Sunday, March 4, 2012

My mother's daughter

I told my mom about Maxearnest tonight.  I sort of had to.  I had a bit of a money scare and then my mom was sort of hinting that maybe this wasn't the time to go to Europe this summer--wouldn't that be more expensive than staying home, and so I told her.

She asked what he was like and I said kind and empathetic.  And she almost started to cry.  I could hear the tears in her voice.  She was so happy for me.  But I also realized what a great toll being with my dad all those years has taken.  I just wanted to take her in my arms and hold her.  

My mom threatened to divorce my dad this year, and he started to make some of the changes with her that he refuses to make with me.  But they seem very small in comparison to the damage I think he causes her.  

My parents will celebrate their 50th anniversary soon.  There are times I'm absolutely shocked at the generational differences.  My mom refused to consider buying a Push-Up bra for my dad, even though it was painfully clear that my dad would have loved to see her in one.  From what I can tell, they have a good, but boring sex life and I would guess they are having sex about once a week, which, I think, is more from a sense of obligation on my mother's part than lust.  My mom never worked full time, and my dad always resented that.

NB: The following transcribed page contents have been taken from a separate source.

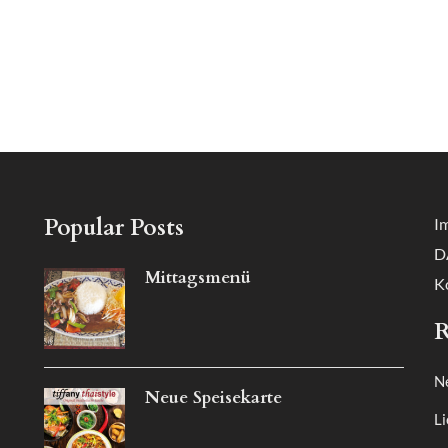
Popular Posts
I
D
Mittagsmenü
K
R
N
Neue Speisekarte
Li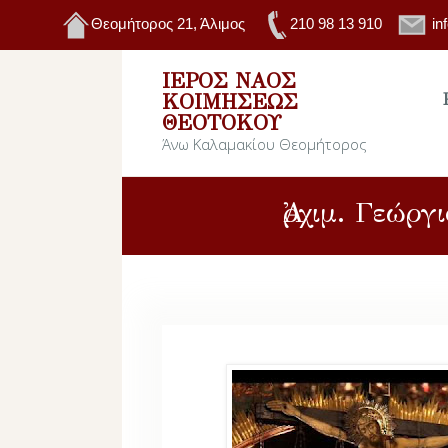
Θεομήτορος 21, Άλιμος
210 98 13 910
in
ΙΕΡΌΣ ΝΑΌΣ
ΚΟΙΜΉΣΕΩΣ
ΘΕΟΤΌΚΟΥ
Άνω Καλαμακίου Θεομήτορος
Ἀρχιμ. Γεώρ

But I have to say, I wonder if my mom could have been much happier on her own than married.  I can't imagine  the constant callousness. In a weird twist, Maxearnest is from the country that my family sort of blames for my dad's rigidness and judgmental nature (he has ancestors from there as well), but Maxearnest has none of that.  The tone in her voice when I said Maxearnest was kind and empathetic made me so sad for her.